I'm a former x86 BIOS developer (I worked on Phoenix BIOSeseses) and this has been right around the corner for over a decade and counting. We were told in the late 1990s that uEFI was going to make our jobs obsolete! It's just barely starting to take hold now. Obviously with a big push from MS, there is now enough critical mass that this prophecy will shortly come true.

It is unfortunate that AMD seems to have ignored EFI during x86-64 development, delaying it's adoption by years. And on Secure Boot, I once suggest that the keys should be transferred to a neutral standard body before:
https://news.ycombinator.com/item?id=4869505
Be careful not to confuse UEFI itself with Secure Boot, BTW.
Besides the dependence on x86 real mode, there are portions of current chipsets such as the 8259 which are not used very often by modern OSes but are still needed because the legacy BIOS depends on them. There is already the UEFI-only Clover Trail platform which removes this legacy from the hardware altogether

 

[Rick Ethridge]

I'm deeply suspicious of UEFI. It looks like the perfect doorway to a closed-system architecture. Anything that gives the predominance to computer operating systems that can be controlled through the government I eschew.
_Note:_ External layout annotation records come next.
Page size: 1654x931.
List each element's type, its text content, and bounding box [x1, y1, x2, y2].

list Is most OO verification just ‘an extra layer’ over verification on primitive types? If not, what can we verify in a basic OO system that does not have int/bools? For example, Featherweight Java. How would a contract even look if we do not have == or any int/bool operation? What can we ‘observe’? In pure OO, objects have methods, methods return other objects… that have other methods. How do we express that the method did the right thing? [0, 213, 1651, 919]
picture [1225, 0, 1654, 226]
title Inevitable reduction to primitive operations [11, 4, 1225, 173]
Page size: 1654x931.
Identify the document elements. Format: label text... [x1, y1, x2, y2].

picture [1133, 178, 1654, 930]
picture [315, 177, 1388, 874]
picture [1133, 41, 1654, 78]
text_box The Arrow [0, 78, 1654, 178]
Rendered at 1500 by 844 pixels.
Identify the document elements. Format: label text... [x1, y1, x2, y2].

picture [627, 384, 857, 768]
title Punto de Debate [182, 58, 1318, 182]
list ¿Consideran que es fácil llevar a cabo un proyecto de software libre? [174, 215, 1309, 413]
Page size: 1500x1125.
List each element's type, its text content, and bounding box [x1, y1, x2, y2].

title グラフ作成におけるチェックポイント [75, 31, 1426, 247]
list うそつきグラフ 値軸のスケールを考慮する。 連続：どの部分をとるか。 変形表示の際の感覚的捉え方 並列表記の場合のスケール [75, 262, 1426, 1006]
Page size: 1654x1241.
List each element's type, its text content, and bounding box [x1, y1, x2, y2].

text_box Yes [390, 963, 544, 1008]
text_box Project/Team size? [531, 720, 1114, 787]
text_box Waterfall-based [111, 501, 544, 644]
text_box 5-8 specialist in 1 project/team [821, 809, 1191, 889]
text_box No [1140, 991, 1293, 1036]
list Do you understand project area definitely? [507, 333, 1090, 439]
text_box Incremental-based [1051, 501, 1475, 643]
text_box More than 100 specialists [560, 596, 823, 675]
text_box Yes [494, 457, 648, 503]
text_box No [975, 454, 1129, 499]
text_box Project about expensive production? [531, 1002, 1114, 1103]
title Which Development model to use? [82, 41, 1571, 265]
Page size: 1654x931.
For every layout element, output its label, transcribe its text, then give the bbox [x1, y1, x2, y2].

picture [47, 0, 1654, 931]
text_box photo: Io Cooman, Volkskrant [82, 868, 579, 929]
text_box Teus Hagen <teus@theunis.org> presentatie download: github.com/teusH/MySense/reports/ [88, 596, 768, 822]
I only possess one system with a hybrid bios/uefi and this will be my last.

 

[yuhong]

I'm deeply suspicious of UEFI. It looks like the perfect doorway to a closed-system architecture. Anything that gives the predominance to computer operating systems that can be controlled through the government I eschew. I only possess one system with a hybrid bios/uefi and this will be my last.

Again, don't confuse UEFI itself with secure boot. And "controlled through the government"?

 

[yuhong]

Personally on this laptop which comes with Win8 it shipped with it booting via UEFI as required to support secure boot and that is not going to change but I did change the BIOS options to disable secure boot.